I apologize, but I don’t understand these statements.
I know this is a poker term, but not sure how it applies to pitching, sorry. It’s not a term I’ve ever heard applied to baseball.
Does this mean he calls the glove and not the ball? Sounds like your catcher needs to learn how to catch the ball and control his glove movement to stick the pitches.
These seem to be important if I’m going to issue any advice.
Adjusting to each umpire’s strike zone is a real thing to some extent. The only difference here is that it’s not a strike zone that if often called both ways when one pitcher is high velocity. Boiled down–you only have to adjust to how the umpire is calling YOUR strike zone.
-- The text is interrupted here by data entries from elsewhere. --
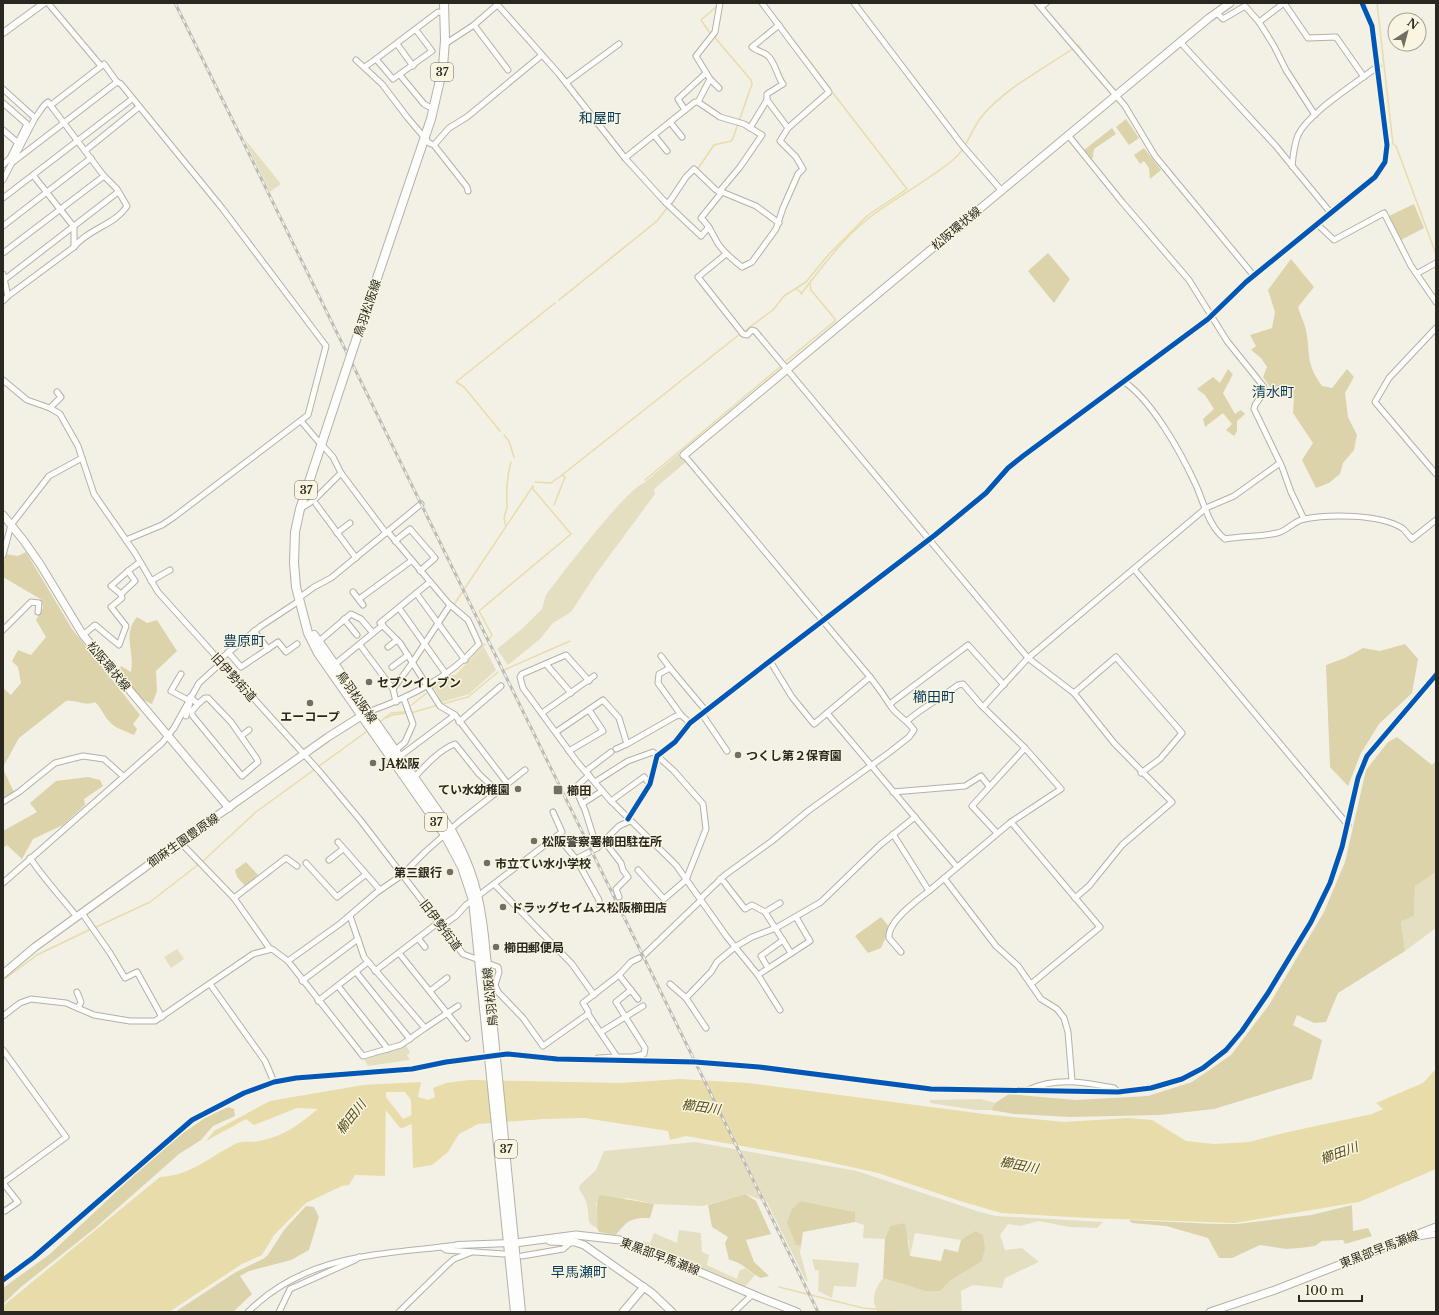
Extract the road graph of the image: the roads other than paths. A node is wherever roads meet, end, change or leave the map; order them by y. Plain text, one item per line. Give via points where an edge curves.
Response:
1 (44, 3) edge
2 (48, 3) edge
3 (444, 3) edge
4 (720, 3) edge
5 (762, 3) edge
6 (854, 3) edge
7 (1046, 3) edge
8 (1230, 3) edge
9 (1284, 3) edge
10 (1362, 3) edge
11 (497, 4) edge
12 (1039, 5) edge
13 (1216, 12) junction
14 (445, 13) junction
15 (1259, 22) junction
16 (474, 25) junction
17 (779, 25) junction
18 (416, 30) junction
19 (3, 33) edge
20 (1180, 43) junction
21 (397, 44) junction
22 (445, 44) junction
23 (619, 44) dead end
24 (542, 55) junction
25 (376, 59) junction
26 (356, 60) dead end
27 (101, 66) junction
28 (366, 66) dead end
29 (413, 66) junction
30 (1378, 66) junction
31 (508, 70) dead end
32 (706, 73) junction
33 (400, 75) junction
34 (1364, 77) junction
35 (710, 79) junction
36 (117, 82) junction
37 (566, 83) junction
38 (719, 88) dead end
39 (3, 89) edge
40 (1116, 96) junction
41 (132, 98) junction
42 (766, 100) junction
43 (3, 102) edge
44 (698, 102) junction
45 (50, 105) junction
46 (139, 107) junction
47 (433, 109) junction
48 (685, 110) junction
49 (1315, 115) junction
50 (35, 118) junction
51 (670, 122) junction
52 (64, 123) junction
53 (750, 128) junction
54 (788, 128) junction
55 (3, 130) edge
56 (654, 135) junction
57 (1068, 135) junction
58 (682, 137) dead end
59 (425, 138) junction
60 (78, 141) junction
61 (18, 142) junction
62 (434, 144) junction
63 (86, 150) junction
64 (667, 151) dead end
65 (91, 158) junction
66 (625, 158) junction
67 (7, 160) edge
68 (3, 165) edge
69 (1292, 166) junction
70 (33, 175) junction
71 (104, 176) junction
72 (3, 180) edge
73 (1001, 190) junction
74 (468, 191) dead end
75 (47, 192) junction
76 (118, 192) junction
77 (720, 192) junction
78 (3, 198) edge
79 (666, 202) junction
80 (60, 210) junction
81 (1330, 212) junction
82 (779, 223) junction
83 (1317, 224) junction
84 (3, 226) edge
85 (74, 227) junction
86 (709, 227) junction
87 (74, 247) junction
88 (3, 253) edge
89 (726, 254) junction
90 (1436, 263) edge
91 (1418, 273) junction
92 (1254, 276) junction
93 (4, 277) edge
94 (8, 296) junction
95 (3, 301) edge
96 (1436, 302) edge
97 (1211, 315) junction
98 (1436, 328) edge
99 (787, 369) junction
100 (3, 380) edge
101 (1123, 381) junction
102 (57, 392) dead end
103 (50, 408) junction
104 (301, 421) junction
105 (318, 441) dead end
106 (324, 447) dead end
107 (684, 455) joint
108 (82, 458) junction
109 (1280, 463) junction
110 (340, 472) junction
111 (1436, 474) edge
112 (316, 504) dead end
113 (422, 504) dead end
114 (300, 508) junction
115 (1206, 508) junction
116 (3, 515) edge
117 (1304, 519) junction
118 (1436, 520) edge
119 (350, 523) dead end
120 (11, 525) junction
121 (337, 533) junction
122 (387, 533) junction
123 (929, 539) junction
124 (126, 540) junction
125 (395, 541) junction
126 (3, 555) edge
127 (356, 558) junction
128 (411, 561) junction
129 (140, 562) junction
130 (1134, 569) junction
131 (170, 570) dead end
132 (128, 571) junction
133 (420, 571) junction
134 (151, 581) junction
135 (430, 582) junction
136 (353, 592) dead end
137 (416, 593) junction
138 (121, 594) junction
139 (299, 599) junction
140 (358, 599) junction
141 (363, 605) dead end
142 (452, 606) junction
143 (399, 608) junction
144 (38, 612) dead end
145 (303, 613) junction
146 (344, 619) junction
147 (822, 621) junction
148 (383, 625) junction
149 (440, 625) junction
150 (3, 630) edge
151 (254, 631) junction
152 (373, 633) junction
153 (83, 635) junction
154 (357, 635) dead end
155 (398, 640) junction
156 (318, 642) junction
157 (297, 644) dead end
158 (360, 645) junction
159 (426, 646) junction
160 (388, 647) dead end
161 (268, 649) junction
162 (228, 652) junction
163 (408, 654) junction
164 (661, 656) dead end
165 (1028, 658) junction
166 (465, 660) junction
167 (770, 661) junction
168 (219, 662) junction
169 (413, 663) junction
170 (546, 664) junction
171 (334, 665) junction
172 (392, 667) dead end
173 (670, 668) junction
174 (181, 674) dead end
175 (446, 674) junction
176 (1436, 675) edge
177 (594, 676) dead end
178 (870, 677) junction
179 (588, 681) junction
180 (1004, 685) junction
181 (428, 686) junction
182 (502, 686) dead end
183 (393, 688) junction
184 (1074, 693) junction
185 (571, 694) junction
186 (190, 699) junction
187 (405, 701) junction
188 (396, 702) junction
189 (198, 704) junction
190 (890, 704) junction
191 (983, 708) junction
192 (589, 710) junction
193 (365, 713) junction
194 (542, 713) junction
195 (704, 713) junction
196 (827, 713) junction
197 (455, 715) junction
198 (681, 715) junction
199 (186, 716) dead end
200 (907, 721) junction
201 (459, 722) junction
202 (690, 723) junction
203 (249, 730) dead end
204 (556, 732) junction
205 (169, 734) junction
206 (241, 736) junction
207 (627, 744) junction
208 (398, 748) dead end
209 (1025, 748) junction
210 (616, 749) dead end
211 (569, 751) junction
212 (727, 751) dead end
213 (611, 752) dead end
214 (303, 754) junction
215 (658, 756) junction
216 (399, 757) junction
217 (870, 765) junction
218 (525, 770) dead end
219 (587, 773) junction
220 (1142, 773) junction
221 (123, 776) junction
222 (414, 778) junction
223 (595, 782) junction
224 (648, 782) dead end
225 (507, 783) junction
226 (989, 786) junction
227 (497, 791) junction
228 (602, 791) junction
229 (893, 792) junction
230 (3, 802) edge
231 (611, 802) junction
232 (582, 804) junction
233 (229, 808) junction
234 (553, 812) dead end
235 (915, 817) junction
236 (629, 820) junction
237 (1011, 822) junction
238 (1348, 824) junction
239 (448, 833) junction
240 (997, 833) junction
241 (893, 834) junction
242 (558, 837) junction
243 (604, 841) junction
244 (180, 842) junction
245 (338, 842) dead end
246 (597, 848) junction
247 (343, 849) junction
248 (30, 858) junction
249 (576, 859) junction
250 (329, 860) dead end
251 (306, 863) dead end
252 (296, 866) dead end
253 (957, 867) junction
254 (638, 870) dead end
255 (365, 875) junction
256 (402, 875) junction
257 (944, 878) junction
258 (720, 879) junction
259 (686, 880) junction
260 (3, 883) edge
261 (494, 884) junction
262 (380, 890) junction
263 (929, 891) junction
264 (476, 897) junction
265 (619, 897) dead end
266 (234, 898) junction
267 (1075, 898) junction
268 (700, 900) junction
269 (780, 903) dead end
270 (599, 905) dead end
271 (765, 912) junction
272 (79, 915) junction
273 (350, 916) junction
274 (796, 917) junction
275 (441, 924) junction
276 (776, 928) junction
277 (418, 938) junction
278 (358, 939) junction
279 (783, 940) junction
280 (425, 947) dead end
281 (735, 947) junction
282 (270, 949) junction
283 (399, 952) junction
284 (901, 952) dead end
285 (791, 953) junction
286 (644, 954) dead end
287 (639, 958) dead end
288 (288, 961) junction
289 (483, 961) junction
290 (368, 962) junction
291 (768, 968) junction
292 (375, 971) junction
293 (356, 972) junction
294 (3, 974) edge
295 (618, 975) junction
296 (758, 975) junction
297 (447, 978) dead end
298 (302, 981) junction
299 (210, 984) junction
300 (670, 984) dead end
301 (1031, 984) junction
302 (338, 986) junction
303 (631, 990) junction
304 (430, 991) junction
305 (77, 992) dead end
306 (594, 995) junction
307 (686, 998) junction
308 (638, 999) dead end
309 (318, 1001) junction
310 (458, 1006) dead end
311 (643, 1006) dead end
312 (78, 1008) junction
313 (780, 1010) dead end
314 (448, 1013) junction
315 (588, 1014) junction
316 (3, 1016) edge
317 (626, 1016) junction
318 (162, 1017) junction
319 (425, 1028) junction
320 (706, 1028) dead end
321 (601, 1032) junction
322 (467, 1038) dead end
323 (410, 1039) junction
324 (388, 1049) junction
325 (3, 1050) edge
326 (617, 1057) junction
327 (493, 1059) junction
328 (592, 1060) junction
329 (1072, 1081) junction
330 (274, 1082) junction
331 (1027, 1091) junction
332 (1118, 1092) junction
333 (3, 1211) edge
334 (1436, 1227) edge
335 (1436, 1234) edge
336 (1409, 1237) junction
337 (511, 1240) junction
338 (539, 1241) junction
339 (571, 1242) junction
340 (458, 1245) joint
341 (442, 1247) junction
342 (472, 1252) junction
343 (504, 1254) dead end
344 (360, 1256) junction
345 (522, 1256) dead end
346 (3, 1280) edge
347 (644, 1287) junction
348 (752, 1294) junction
349 (248, 1312) edge
350 (279, 1312) edge
351 (400, 1312) edge
352 (515, 1312) edge
353 (521, 1312) edge
354 (623, 1312) edge
355 (672, 1312) edge
356 (734, 1312) edge
357 (797, 1312) edge
358 (1210, 1312) edge

1 - 19 street
2 - 27 street
3 - 14 main road, 鳥羽松阪線 / 37
4 - 32 street via 715,32 696,56
5 - 17 street
6 - 73 street
7 - 12 street
8 - 13 main road, 松阪環状線
9 - 15 street
9 - 34 street via 1308,38 1336,37
10 - 30 street via 1372,26
11 - 16 street
11 - 24 street
12 - 40 street
13 - 15 street via 1223,19 1245,6
13 - 20 main road, 松阪環状線
14 - 18 street via 438,12
14 - 22 main road, 鳥羽松阪線 / 37
15 - 49 street
16 - 22 street
16 - 31 street
17 - 42 street via 752,47 769,57 783,84 767,94
17 - 54 street via 829,92
18 - 21 street
18 - 29 street via 432,51
20 - 40 main road, 松阪環状線
20 - 69 street
21 - 25 street
21 - 29 street
22 - 47 main road, 鳥羽松阪線 / 37 via 443,67
23 - 37 street
24 - 37 street
24 - 62 street via 467,117 449,128
25 - 28 street
25 - 33 street via 393,79
26 - 59 street via 382,84
27 - 36 street via 104,64
27 - 45 street
29 - 33 street
30 - 34 street
30 - 81 street via 1388,145 1385,162 1375,177
32 - 35 street
32 - 48 street via 678,100
33 - 47 street via 424,104
34 - 49 street
35 - 38 street
35 - 44 street
36 - 41 street
36 - 52 street
37 - 66 street
39 - 50 street
40 - 57 main road, 松阪環状線
40 - 92 street via 1156,156
41 - 46 street
41 - 60 street
42 - 53 street
42 - 54 street
43 - 61 street via 27,124
44 - 48 street
44 - 53 street via 720,117
45 - 50 street via 48,102 42,106
45 - 52 street
46 - 63 street
46 - 104 street via 222,208 325,344 308,415
47 - 59 main road, 鳥羽松阪線 / 37
48 - 51 street
49 - 69 street via 1298,135
50 - 67 street
51 - 56 street
51 - 58 street
52 - 60 street
52 - 67 street
53 - 77 street via 762,135
54 - 82 street via 780,141 796,157 803,169 798,174
55 - 61 street
56 - 64 street
56 - 66 street
57 - 73 main road, 松阪環状線
57 - 97 street via 1189,280
59 - 62 street
59 - 114 main road, 鳥羽松阪線 / 37, bridge
60 - 63 street
60 - 70 street
61 - 67 street
62 - 74 street
63 - 65 street
65 - 71 street
65 - 75 street
66 - 79 street
67 - 68 street
67 - 72 street
69 - 81 street
70 - 75 street
70 - 78 street
71 - 76 street
71 - 80 street
73 - 99 main road, 松阪環状線
75 - 80 street
75 - 84 street
76 - 85 street
76 - 87 street via 126,203 126,208 80,238
77 - 79 street via 696,171 686,177 670,201
77 - 82 street via 756,206
77 - 86 street via 701,218
79 - 86 street via 701,236
80 - 85 street
80 - 88 street
81 - 83 street
82 - 89 street via 752,262 742,267
83 - 91 street via 1334,240 1384,213 1411,266
83 - 92 street
85 - 87 street
85 - 93 street
86 - 89 street
87 - 94 street
89 - 99 street via 698,277 742,333 747,335 752,330 755,331
90 - 91 street
91 - 96 street
92 - 97 street
93 - 94 street
94 - 95 street
97 - 101 street
97 - 109 street via 1227,341 1264,387 1265,391 1254,409
98 - 111 street via 1389,378 1374,402
99 - 107 main road, 松阪環状線
99 - 123 street
100 - 103 street, 旧伊勢街道 via 27,400
101 - 115 street via 1143,399 1161,424 1195,483
101 - 123 street via 1008,468 986,493
102 - 103 street via 61,397
103 - 108 street, 旧伊勢街道 via 60,414
104 - 105 street
104 - 124 street via 174,517 162,525
106 - 110 street via 333,457
107 - 147 street
108 - 120 street via 49,476
108 - 124 street, 旧伊勢街道 via 94,494
109 - 115 street via 1234,496
109 - 117 street
110 - 114 street via 314,500
110 - 122 street
112 - 121 street
113 - 122 street
114 - 139 main road, 鳥羽松阪線 / 37 via 294,549 294,576
115 - 117 street via 1216,531 1225,539 1279,533
115 - 130 street
116 - 120 main road, 松阪環状線
117 - 118 street via 1348,516 1377,519 1402,527 1412,539
119 - 121 street
120 - 126 street
120 - 153 main road, 松阪環状線 via 40,564
121 - 127 street
122 - 125 street
122 - 127 street
123 - 147 street
123 - 165 street
124 - 129 street, 旧伊勢街道
125 - 128 street
125 - 133 street via 410,529 435,558
127 - 139 street
128 - 133 street
128 - 140 street
129 - 132 street
129 - 134 street, 旧伊勢街道
130 - 165 street
130 - 238 street
131 - 134 street
132 - 138 street via 135,581
132 - 138 street via 111,586
133 - 135 street
134 - 168 street, 旧伊勢街道 via 173,611
135 - 137 street
135 - 142 street
136 - 140 street
137 - 143 street
137 - 149 street
138 - 153 street via 122,598 111,607 126,626 119,645 95,625
139 - 145 main road, 鳥羽松阪線 / 37
139 - 151 street
140 - 141 street
142 - 149 street
142 - 166 street via 468,620 478,644
143 - 148 street via 380,623
143 - 159 street
144 - 150 street via 39,603 31,602
145 - 156 main road, 鳥羽松阪線 / 37
145 - 193 main road, 鳥羽松阪線 / 37 via 308,633 318,653
146 - 152 street via 351,614 361,619
146 - 154 street
146 - 156 street
147 - 167 street
147 - 178 street
148 - 152 street
148 - 155 street
149 - 159 street
149 - 166 street
151 - 161 street
151 - 162 street
152 - 158 street
153 - 205 main road, 松阪環状線
155 - 160 street
155 - 163 street
156 - 171 main road, 鳥羽松阪線 / 37
157 - 161 street via 286,652 278,642
158 - 171 street
158 - 183 street
159 - 169 street
159 - 175 street
161 - 162 street via 242,667
162 - 168 street
163 - 169 street
163 - 172 street
164 - 173 street
165 - 180 street
165 - 184 street
166 - 175 street
167 - 195 street
167 - 196 street via 792,697 814,724
168 - 186 street via 202,679
168 - 214 street, 旧伊勢街道
169 - 181 street
169 - 183 street
170 - 179 street via 566,655
170 - 185 street
170 - 194 street via 520,677 523,688
171 - 193 main road, 鳥羽松阪線 / 37
173 - 195 street
173 - 198 street via 660,673 658,683
174 - 186 street via 171,691
175 - 181 street
176 - 238 street via 1367,756 1358,778
177 - 179 street
178 - 190 street
178 - 196 street
179 - 185 street
180 - 190 street via 968,645
180 - 191 street
181 - 187 street
181 - 197 street via 440,704
182 - 201 street
183 - 188 street
184 - 220 street
184 - 220 street via 1116,657 1182,734 1160,759
185 - 194 street
186 - 189 street
186 - 199 street
186 - 205 street
187 - 188 street
187 - 208 street via 413,724 405,742
188 - 193 street
189 - 206 street via 208,698
189 - 206 street via 192,715 242,776 258,762
190 - 200 street
191 - 200 street via 966,686 961,684
191 - 209 street
192 - 204 street
192 - 207 street via 603,700 619,718
192 - 211 street via 602,731
193 - 214 main road, 御麻生園豊原線
193 - 216 main road, 鳥羽松阪線 / 37
193 - 239 main road, 鳥羽松阪線 / 37
194 - 204 street
195 - 202 street
195 - 212 street
196 - 217 street
197 - 201 street
197 - 216 street
198 - 202 street
198 - 207 street via 660,724
200 - 217 street via 914,730 909,737
201 - 225 street
202 - 215 street via 675,742
203 - 206 street
204 - 211 street
205 - 221 street
205 - 233 main road, 松阪環状線
207 - 210 street
209 - 226 street
209 - 237 street via 1061,789
211 - 219 street
213 - 219 street
214 - 233 main road, 御麻生園豊原線
214 - 256 street, 旧伊勢街道
215 - 223 street via 651,752 628,761
215 - 236 street via 650,784
215 - 259 street via 674,770 703,804 706,829
216 - 222 main road, 鳥羽松阪線 / 37
217 - 229 street
217 - 258 street
218 - 225 street
219 - 223 street
219 - 232 street via 575,788
220 - 267 street via 1172,802 1122,845 1089,886
221 - 230 street via 104,759 83,756 55,763
221 - 248 street
222 - 227 street via 448,747 455,744 479,774
222 - 239 main road, 鳥羽松阪線 / 37
223 - 228 street
224 - 231 street via 644,776
225 - 227 street
226 - 229 street via 981,776 964,786
226 - 240 street via 972,806
227 - 239 street
228 - 231 street
228 - 232 street
229 - 235 street
231 - 236 street
232 - 246 street
233 - 244 main road, 御麻生園豊原線
234 - 242 street via 562,832
235 - 241 street
235 - 253 street
236 - 243 street
236 - 259 street via 676,865
237 - 240 street
237 - 267 street
238 - 332 street via 1333,876 1321,904 1262,1004 1237,1038 1209,1064 1182,1079 1152,1088
239 - 256 street via 424,852
239 - 264 main road, 鳥羽松阪線 / 37 via 468,863
240 - 253 street
241 - 263 street
241 - 274 street via 824,899
242 - 249 street
242 - 261 street
243 - 246 street
243 - 265 street via 628,877 616,889
244 - 266 street
244 - 272 main road, 御麻生園豊原線
245 - 247 street
246 - 249 street
247 - 250 street
247 - 255 street
248 - 260 street
248 - 272 street via 48,884
249 - 270 street via 599,900
251 - 255 street via 337,898
252 - 266 street via 286,858
253 - 257 street
254 - 259 street via 664,899
255 - 262 street
256 - 262 street
256 - 275 street, 旧伊勢街道
257 - 263 street
257 - 301 street via 996,946 1018,966
258 - 268 street
258 - 271 street via 745,909 752,905
259 - 268 street
261 - 264 street
261 - 306 street via 572,964
262 - 273 street
263 - 284 street via 900,915 890,933 889,938
264 - 275 street
264 - 289 main road, 鳥羽松阪線 / 37
266 - 282 street
267 - 301 street via 1100,927
268 - 281 street
268 - 286 street
269 - 271 street
271 - 276 street
272 - 294 main road, 御麻生園豊原線
272 - 318 street via 93,929 125,978 137,972
273 - 278 street
273 - 288 street
274 - 276 street
274 - 285 street via 810,941
275 - 277 street
275 - 289 street, 旧伊勢街道 via 463,954
276 - 279 street
276 - 281 street
277 - 280 street
277 - 283 street
278 - 290 street
278 - 298 street
279 - 285 street
279 - 291 street via 761,956
281 - 296 street
281 - 307 street via 717,962
282 - 288 street
282 - 299 street via 253,954
283 - 292 street
283 - 304 street
285 - 291 street
287 - 295 street
288 - 298 street
289 - 315 street, 旧伊勢街道 via 499,968 495,985 498,992 523,1018 543,1046
289 - 327 main road, 鳥羽松阪線 / 37
290 - 292 street
290 - 293 street
291 - 296 street
292 - 319 street
293 - 302 street
293 - 323 street
295 - 303 street
295 - 306 street
296 - 313 street
297 - 304 street
298 - 309 street
299 - 318 street
299 - 330 street via 266,1061
300 - 307 street
301 - 329 street via 1042,999 1057,1010 1066,1022
302 - 309 street
302 - 324 street
303 - 308 street
303 - 317 street via 616,1002
304 - 314 street
305 - 312 street via 81,1002
306 - 315 street via 583,1003
307 - 320 street
309 - 324 street via 339,1023 363,1056
310 - 314 street
311 - 317 street
312 - 316 street via 66,1003 27,999
312 - 318 street via 94,1015 130,1021 153,1022
314 - 319 street
314 - 322 street
315 - 321 street
317 - 321 street
317 - 326 street via 645,1048 644,1054
319 - 323 street
321 - 326 street
323 - 324 street
325 - 333 street via 66,1137 3,1183 18,1202
326 - 328 street
327 - 328 street via 507,1054
327 - 330 street via 446,1062 412,1069 311,1076
327 - 337 main road, 鳥羽松阪線 / 37
328 - 331 street via 759,1066 916,1088
329 - 331 street via 1037,1086
329 - 332 street via 1114,1088
330 - 346 street via 232,1098 186,1125 34,1257
331 - 332 street
334 - 336 main road, 東黒部早馬瀬線
335 - 336 street
336 - 358 main road, 東黒部早馬瀬線 via 1275,1290
337 - 338 main road, 東黒部早馬瀬線
337 - 340 street
337 - 352 main road, 鳥羽松阪線 / 37
337 - 353 main road, 鳥羽松阪線 / 37
338 - 339 main road
338 - 348 main road, 東黒部早馬瀬線 via 576,1235 620,1240
339 - 345 street via 563,1248
339 - 347 main road via 582,1244 592,1250
340 - 341 street
341 - 342 street via 446,1250
341 - 344 street
342 - 343 street
342 - 351 street via 454,1259
344 - 349 street via 325,1265 299,1276 270,1294
344 - 350 street via 292,1287 287,1292
347 - 354 main road
347 - 355 main road
348 - 356 street
348 - 357 main road, 東黒部早馬瀬線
Make those adjustments and you will be successful.
I do have some understanding about umpires who squeeze the kids who have above average velocity. A slow pitcher is given up to 6 inches of extra plate-- to each side! A fast pitcher needs to actually throw a strike to get the call. This is not unique to your geographic location. Another side effect of slow vs. fast is that hitters offer at pitches outside the strike zone much more often for slow pitchers because they feel they can hit the ball. These same hitters do not have the same confidence level when facing a fast pitcher.
Ultimately, this extra challenge will precipitate one of two outcomes. The pitcher will either improve his control, throw strikes, and survive; or he will not improve his control and pitching will eventually no longer be an option. Decide whether or not he wants to invest the effort necessary to continue to have success.
I can’t often turn a slow pitcher into a fast pitcher. I can make him faster, but not necessarily “fast.” I have much better results working with kids to greatly improve control. Keep dialing in your son’s control. I made a recent posting about structured bullpens where I recommended tracking deviation from the intended target for each pitch, then comparing these deviations over time to track improvement in accuracy. I also highly recommend bullpens that have concentrations of one or two pitches to one location done in blocks of 10-20 identical pitches. This type of bullpen really helped me pinpoint my control.